On Sep 21, 2008, at 3:57 PM, Jason Lillywhite wrote:
> Thanks everyone!
>
> Is there a reason the hsh.inject method is not included in the Ruby
> documentation?
Sure it is. In my Programming Ruby, 2 ed., on page 492 it say that
Hash mixes in the Enumerable module and lists inject as one of the
methods. Enumerable#inject itself is documented on page 456.

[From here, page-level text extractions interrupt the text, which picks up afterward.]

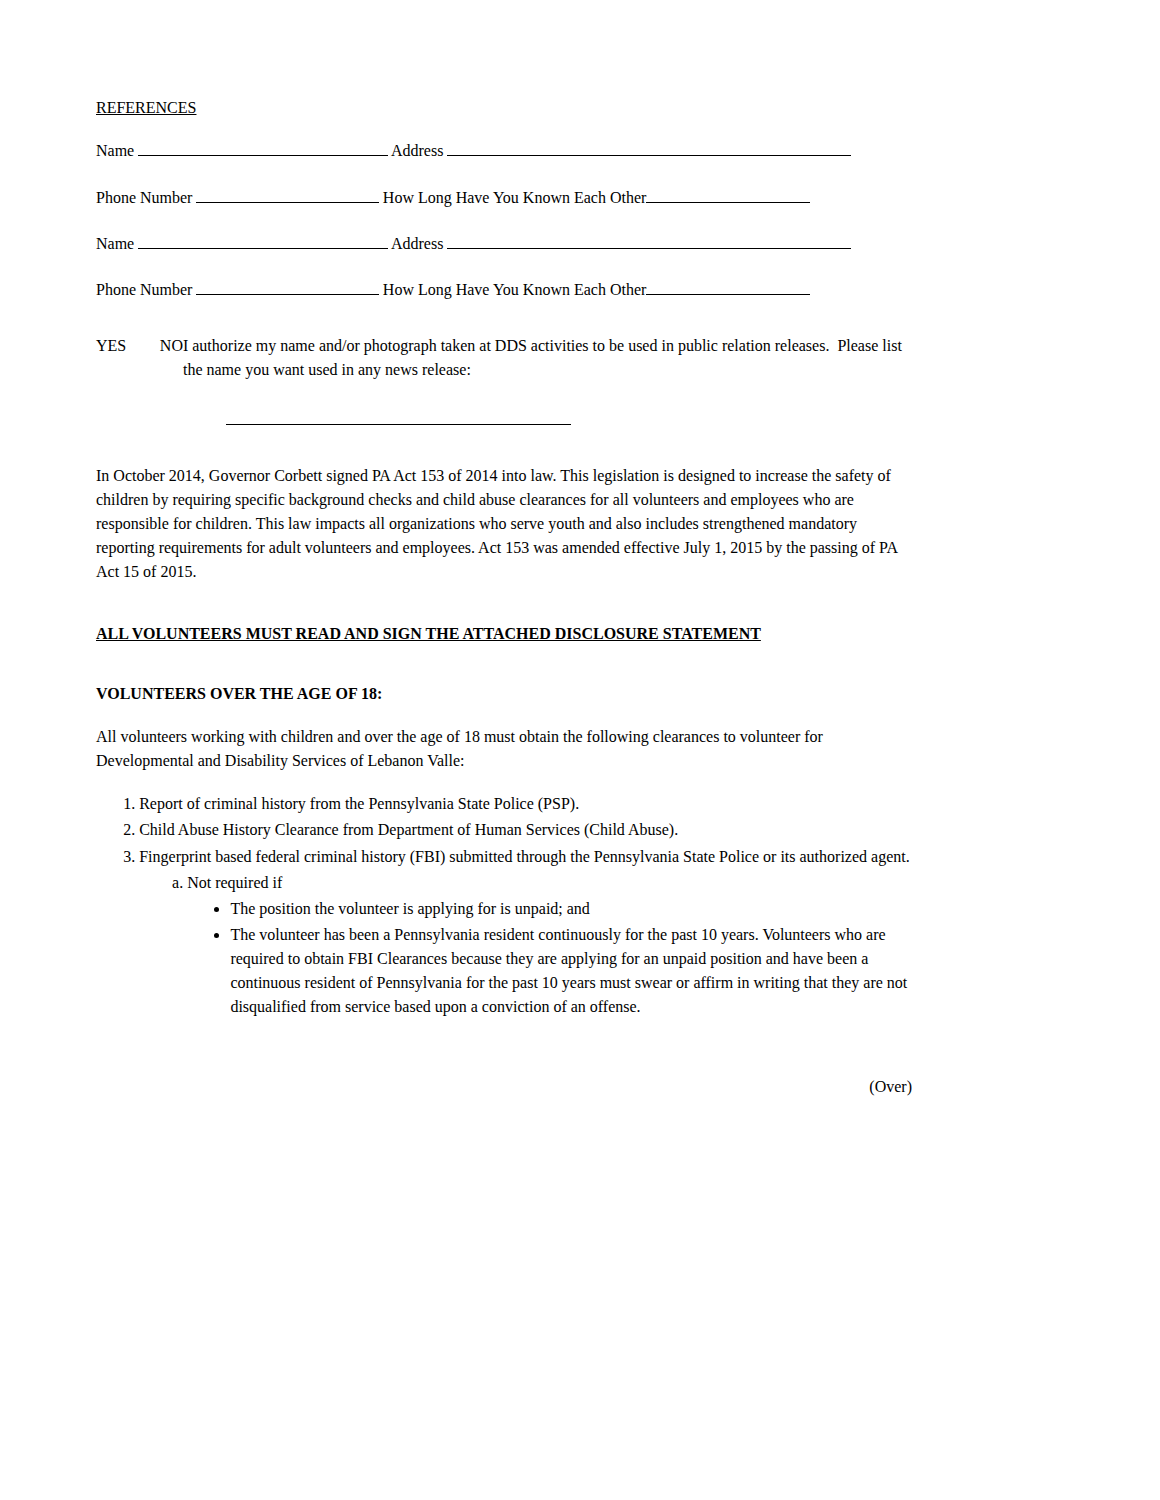REFERENCES
Name Address
Phone Number How Long Have You Known Each Other
Name Address
Phone Number How Long Have You Known Each Other
| YES NO | I authorize my name and/or photograph taken at DDS activities to be used in public relation releases. Please list the name you want used in any news release: |
In October 2014, Governor Corbett signed PA Act 153 of 2014 into law. This legislation is designed to increase the safety of children by requiring specific background checks and child abuse clearances for all volunteers and employees who are responsible for children. This law impacts all organizations who serve youth and also includes strengthened mandatory reporting requirements for adult volunteers and employees. Act 153 was amended effective July 1, 2015 by the passing of PA Act 15 of 2015.
ALL VOLUNTEERS MUST READ AND SIGN THE ATTACHED DISCLOSURE STATEMENT
VOLUNTEERS OVER THE AGE OF 18:
All volunteers working with children and over the age of 18 must obtain the following clearances to volunteer for Developmental and Disability Services of Lebanon Valle:
Report of criminal history from the Pennsylvania State Police (PSP).
Child Abuse History Clearance from Department of Human Services (Child Abuse).
Fingerprint based federal criminal history (FBI) submitted through the Pennsylvania State Police or its authorized agent.
Not required if
The position the volunteer is applying for is unpaid; and
The volunteer has been a Pennsylvania resident continuously for the past 10 years. Volunteers who are required to obtain FBI Clearances because they are applying for an unpaid position and have been a continuous resident of Pennsylvania for the past 10 years must swear or affirm in writing that they are not disqualified from service based upon a conviction of an offense.
(Over)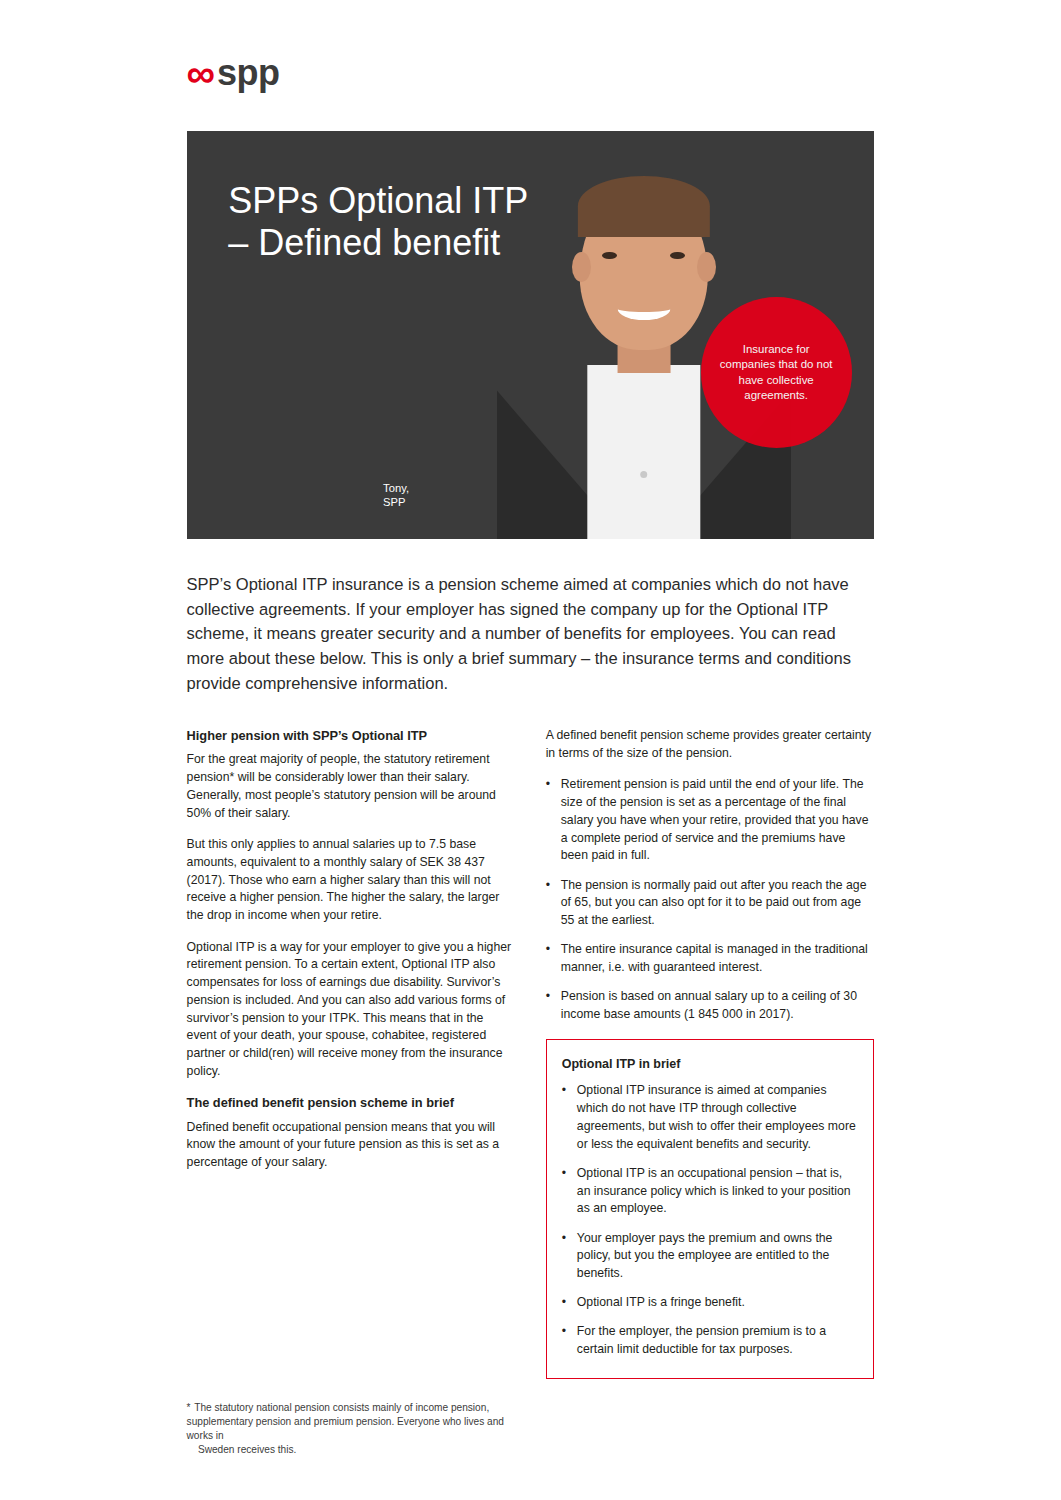∞ spp
SPPs Optional ITP
– Defined benefit
Tony,
SPP
Insurance for companies that do not have collective agreements.
SPP’s Optional ITP insurance is a pension scheme aimed at companies which do not have collective agreements. If your employer has signed the company up for the Optional ITP scheme, it means greater security and a number of benefits for employees. You can read more about these below. This is only a brief summary – the insurance terms and conditions provide comprehensive information.
Higher pension with SPP’s Optional ITP
For the great majority of people, the statutory retirement pension* will be considerably lower than their salary. Generally, most people’s statutory pension will be around 50% of their salary.
But this only applies to annual salaries up to 7.5 base amounts, equivalent to a monthly salary of SEK 38 437 (2017). Those who earn a higher salary than this will not receive a higher pension. The higher the salary, the larger the drop in income when your retire.
Optional ITP is a way for your employer to give you a higher retirement pension. To a certain extent, Optional ITP also compensates for loss of earnings due disability. Survivor’s pension is included. And you can also add various forms of survivor’s pension to your ITPK. This means that in the event of your death, your spouse, cohabitee, registered partner or child(ren) will receive money from the insurance policy.
The defined benefit pension scheme in brief
Defined benefit occupational pension means that you will know the amount of your future pension as this is set as a percentage of your salary.
A defined benefit pension scheme provides greater certainty in terms of the size of the pension.
Retirement pension is paid until the end of your life. The size of the pension is set as a percentage of the final salary you have when your retire, provided that you have a complete period of service and the premiums have been paid in full.
The pension is normally paid out after you reach the age of 65, but you can also opt for it to be paid out from age 55 at the earliest.
The entire insurance capital is managed in the traditional manner, i.e. with guaranteed interest.
Pension is based on annual salary up to a ceiling of 30 income base amounts (1 845 000 in 2017).
Optional ITP in brief
Optional ITP insurance is aimed at companies which do not have ITP through collective agreements, but wish to offer their employees more or less the equivalent benefits and security.
Optional ITP is an occupational pension – that is, an insurance policy which is linked to your position as an employee.
Your employer pays the premium and owns the policy, but you the employee are entitled to the benefits.
Optional ITP is a fringe benefit.
For the employer, the pension premium is to a certain limit deductible for tax purposes.
*The statutory national pension consists mainly of income pension, supplementary pension and premium pension. Everyone who lives and works in Sweden receives this.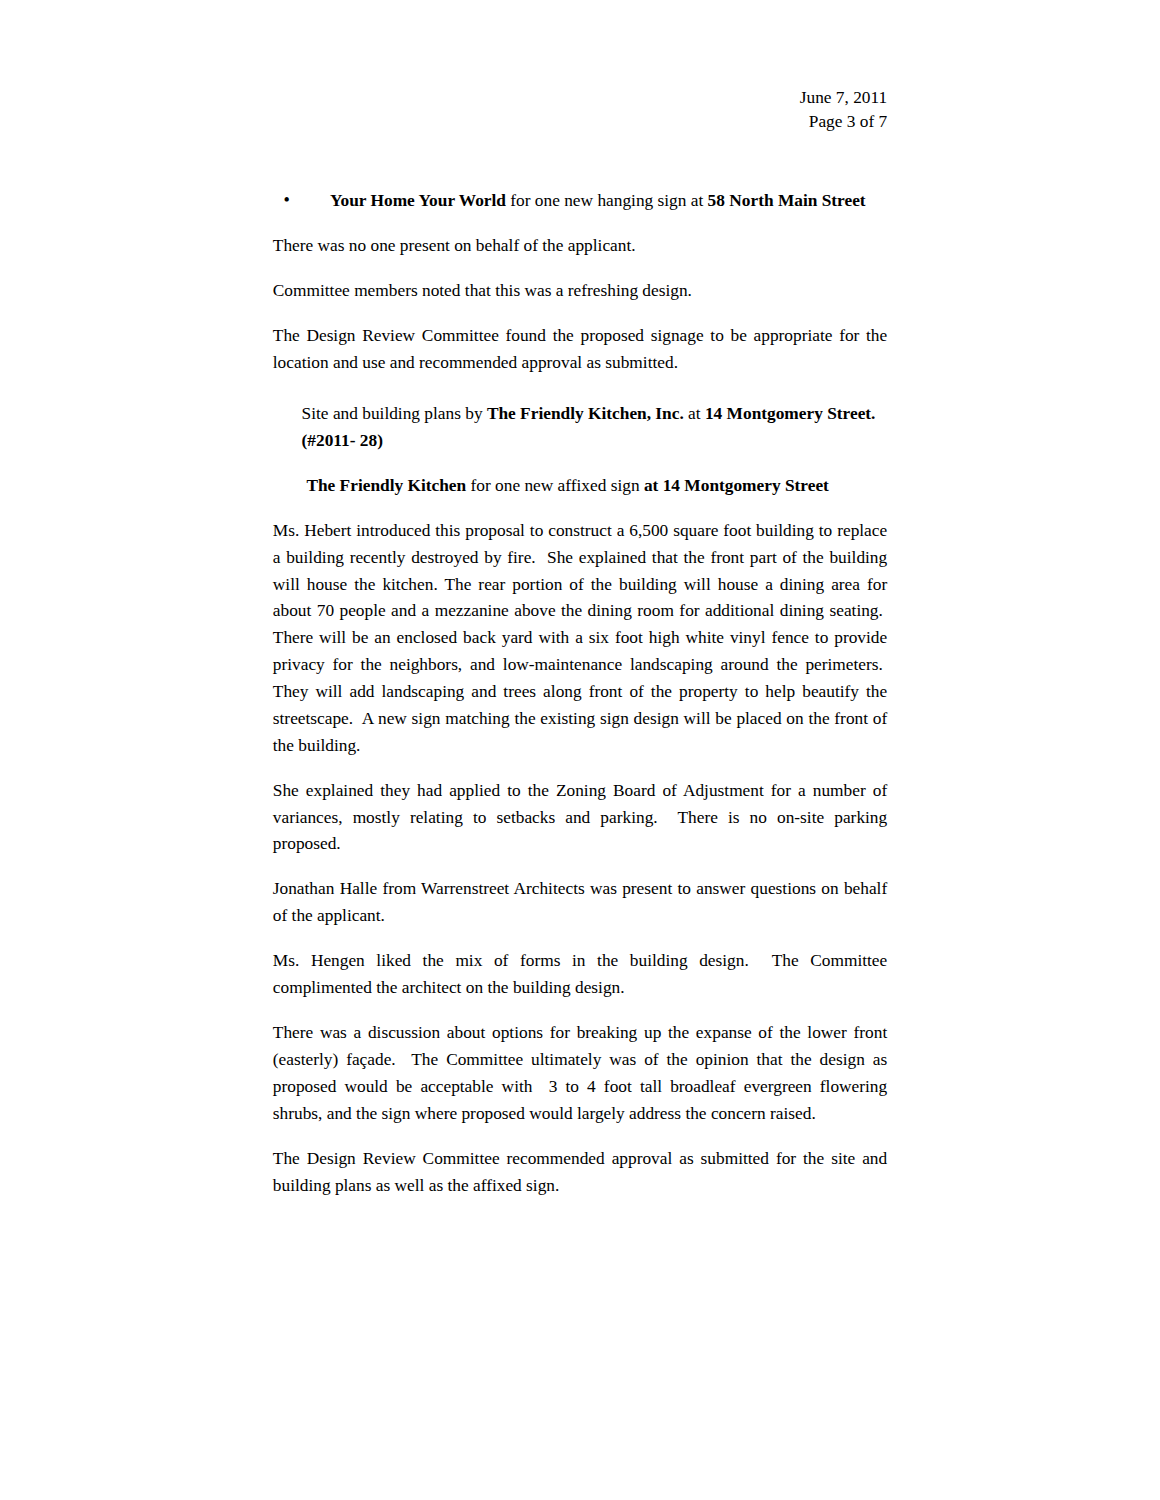June 7, 2011
Page 3 of 7
Your Home Your World for one new hanging sign at 58 North Main Street
There was no one present on behalf of the applicant.
Committee members noted that this was a refreshing design.
The Design Review Committee found the proposed signage to be appropriate for the location and use and recommended approval as submitted.
Site and building plans by The Friendly Kitchen, Inc. at 14 Montgomery Street.
(#2011- 28)
The Friendly Kitchen for one new affixed sign at 14 Montgomery Street
Ms. Hebert introduced this proposal to construct a 6,500 square foot building to replace a building recently destroyed by fire. She explained that the front part of the building will house the kitchen. The rear portion of the building will house a dining area for about 70 people and a mezzanine above the dining room for additional dining seating. There will be an enclosed back yard with a six foot high white vinyl fence to provide privacy for the neighbors, and low-maintenance landscaping around the perimeters. They will add landscaping and trees along front of the property to help beautify the streetscape. A new sign matching the existing sign design will be placed on the front of the building.
She explained they had applied to the Zoning Board of Adjustment for a number of variances, mostly relating to setbacks and parking. There is no on-site parking proposed.
Jonathan Halle from Warrenstreet Architects was present to answer questions on behalf of the applicant.
Ms. Hengen liked the mix of forms in the building design. The Committee complimented the architect on the building design.
There was a discussion about options for breaking up the expanse of the lower front (easterly) façade. The Committee ultimately was of the opinion that the design as proposed would be acceptable with 3 to 4 foot tall broadleaf evergreen flowering shrubs, and the sign where proposed would largely address the concern raised.
The Design Review Committee recommended approval as submitted for the site and building plans as well as the affixed sign.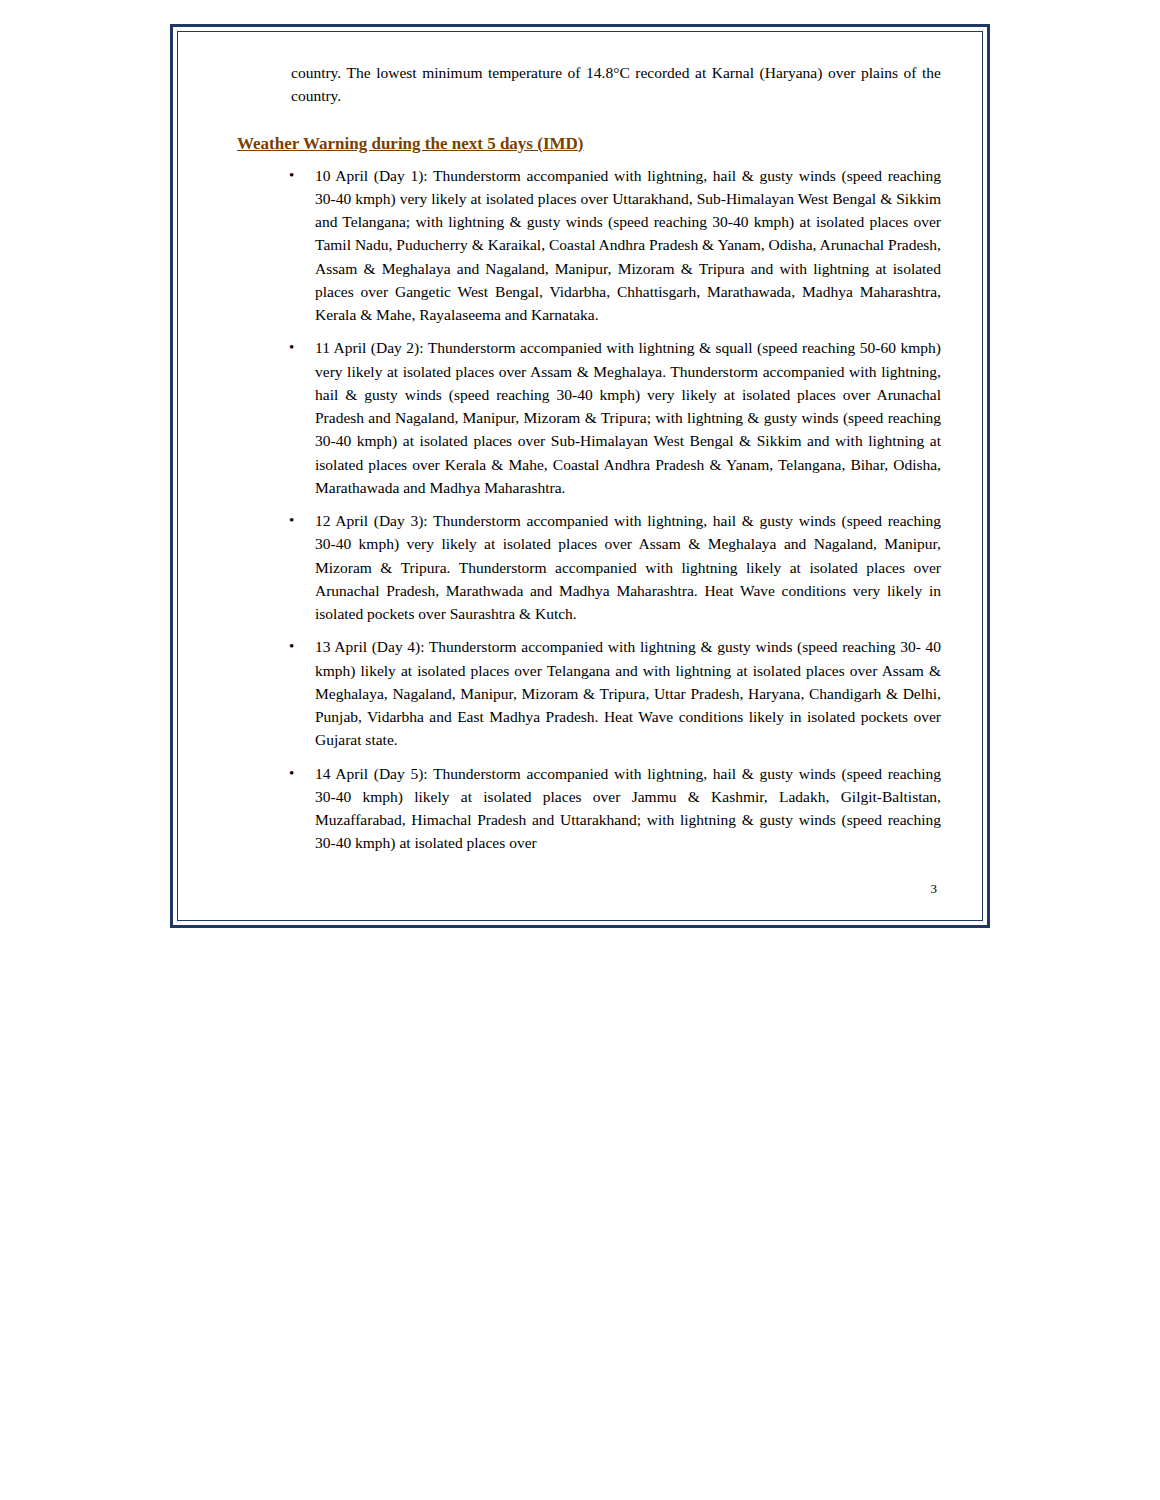country. The lowest minimum temperature of 14.8°C recorded at Karnal (Haryana) over plains of the country.
Weather Warning during the next 5 days (IMD)
10 April (Day 1): Thunderstorm accompanied with lightning, hail & gusty winds (speed reaching 30-40 kmph) very likely at isolated places over Uttarakhand, Sub-Himalayan West Bengal & Sikkim and Telangana; with lightning & gusty winds (speed reaching 30-40 kmph) at isolated places over Tamil Nadu, Puducherry & Karaikal, Coastal Andhra Pradesh & Yanam, Odisha, Arunachal Pradesh, Assam & Meghalaya and Nagaland, Manipur, Mizoram & Tripura and with lightning at isolated places over Gangetic West Bengal, Vidarbha, Chhattisgarh, Marathawada, Madhya Maharashtra, Kerala & Mahe, Rayalaseema and Karnataka.
11 April (Day 2): Thunderstorm accompanied with lightning & squall (speed reaching 50-60 kmph) very likely at isolated places over Assam & Meghalaya. Thunderstorm accompanied with lightning, hail & gusty winds (speed reaching 30-40 kmph) very likely at isolated places over Arunachal Pradesh and Nagaland, Manipur, Mizoram & Tripura; with lightning & gusty winds (speed reaching 30-40 kmph) at isolated places over Sub-Himalayan West Bengal & Sikkim and with lightning at isolated places over Kerala & Mahe, Coastal Andhra Pradesh & Yanam, Telangana, Bihar, Odisha, Marathawada and Madhya Maharashtra.
12 April (Day 3): Thunderstorm accompanied with lightning, hail & gusty winds (speed reaching 30-40 kmph) very likely at isolated places over Assam & Meghalaya and Nagaland, Manipur, Mizoram & Tripura. Thunderstorm accompanied with lightning likely at isolated places over Arunachal Pradesh, Marathwada and Madhya Maharashtra. Heat Wave conditions very likely in isolated pockets over Saurashtra & Kutch.
13 April (Day 4): Thunderstorm accompanied with lightning & gusty winds (speed reaching 30- 40 kmph) likely at isolated places over Telangana and with lightning at isolated places over Assam & Meghalaya, Nagaland, Manipur, Mizoram & Tripura, Uttar Pradesh, Haryana, Chandigarh & Delhi, Punjab, Vidarbha and East Madhya Pradesh. Heat Wave conditions likely in isolated pockets over Gujarat state.
14 April (Day 5): Thunderstorm accompanied with lightning, hail & gusty winds (speed reaching 30-40 kmph) likely at isolated places over Jammu & Kashmir, Ladakh, Gilgit-Baltistan, Muzaffarabad, Himachal Pradesh and Uttarakhand; with lightning & gusty winds (speed reaching 30-40 kmph) at isolated places over
3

Depending on where/how you're looking, it is!
$ ri Hash#inject
Nothing known about Hash#inject
$ fri Hash#inject
------------------------------------------------------ Enumerable#inject
enum.inject(initial) {| memo, obj | block } => obj
enum.inject {| memo, obj | block } => obj
------------------------------------------------------------------------
Combines the elements of enum by applying the block to an
accumulator value (memo) and each element in turn. At each step,
memo is set to the value returned by the block. The first form
lets you supply an initial value for memo. The second form uses
the first element of the collection as a the initial value (and
skips that element while iterating).
# Sum some numbers
(5..10).inject {|sum, n| sum + n } #=> 45
# Multiply some numbers
(5..10).inject(1) {|product, n| product * n } #=> 151200
# find the longest word
longest = %w{ cat sheep bear }.inject do |memo,word|
memo.length > word.length ? memo : word
end
longest #=> "sheep"
# find the length of the longest word
longest = %w{ cat sheep bear }.inject(0) do |memo,word|
memo >= word.length ? memo : word.length
end
longest #=> 5
What leads you to think that it isn't documented?